#### [SOURCE DOCUMENT]
------------------------------------------------------------

Bases: _PredictorBase

Predictor for analysing study results on held-out test data.

Stores test and train data per outer split. Methods use stored test data implicitly — the caller never needs to pass data.

Each outer-split model predicts only on its corresponding test data. No averaging across splits.

Parameters:

Name Type Description Default
study_info

StudyInfo returned by load_study_information().

required
task_id

Concrete workflow task index (must be >= 0).

required
result_type

Result type for filtering results (default: 'best').

required

Raises:

Type Description
ValueError

If task_id is negative, out of range, or no models found.

FileNotFoundError

If expected study artifacts are missing.

Example

info = load_study_information("studies/my_study") tp = OctoTestEvaluator(study_info=info, task_id=0) scores = tp.performance(metrics=["AUCROC", "ACC"])

Source code in octopus/poststudy/analysis/evaluator.py
@define(slots=False)
class OctoTestEvaluator(_PredictorBase):
    """Predictor for analysing study results on held-out test data.

    Stores test and train data per outer split.  Methods use stored test
    data implicitly — the caller never needs to pass data.

    Each outer-split model predicts **only** on its corresponding test data.
    No averaging across splits.

    Args:
        study_info: ``StudyInfo`` returned by ``load_study_information()``.
        task_id: Concrete workflow task index (must be >= 0).
        result_type: Result type for filtering results (default: 'best').

    Raises:
        ValueError: If task_id is negative, out of range, or no models found.

------------------------------------------------------------

#### [PROVIDED MATERIAL]

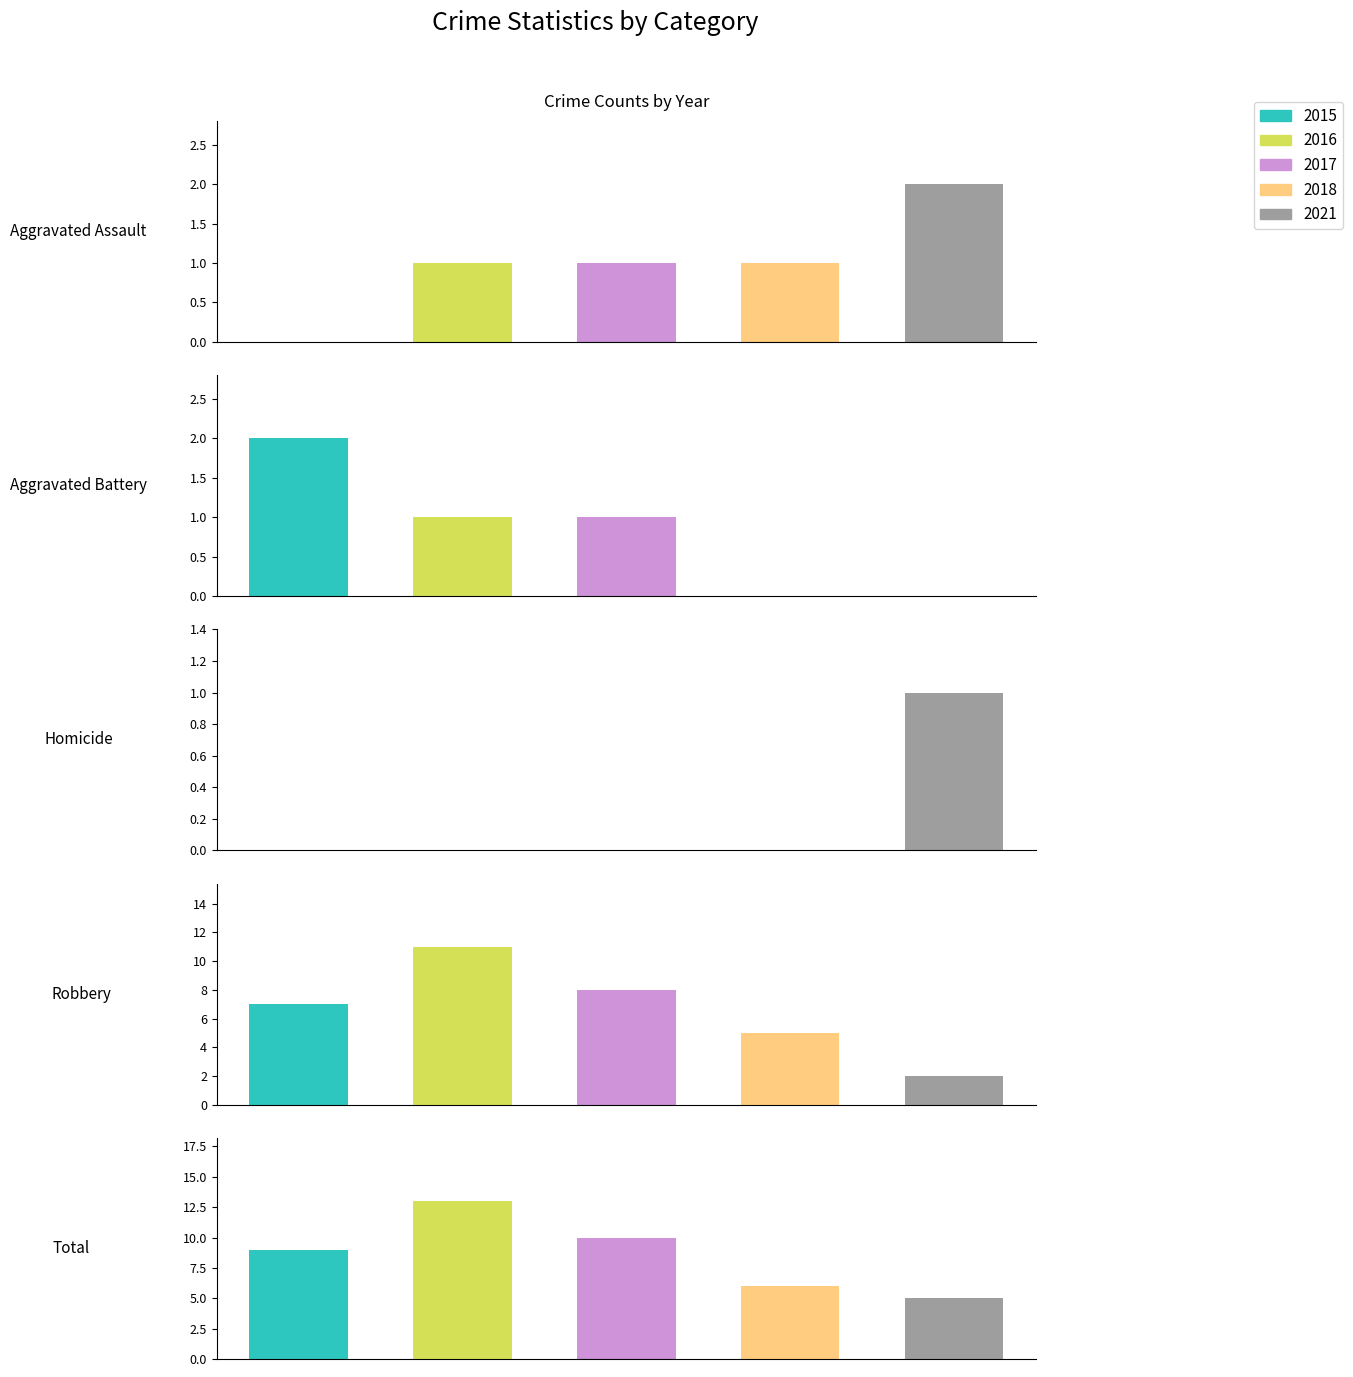

The 2021 series shows 0 at Aggravated Battery. True or false?

True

------------------------------------------------------------

#### [YOUR TASKS]
- a) According to the evaluator documentation, which exception is raised when expected study artifacts are missing?
- b) Reproduce the passage of the evaluator documentation that opens with the words containing "Bases: _PredictorBase" and closes with "test data implicitly — the caller never needs to pass data.".

#### [TASK-BY-TASK SOLUTIONS]
- a) FileNotFoundError

- b)
Bases: _PredictorBase

Predictor for analysing study results on held-out test data.

Stores test and train data per outer split. Methods use stored test data implicitly — the caller never needs to pass data.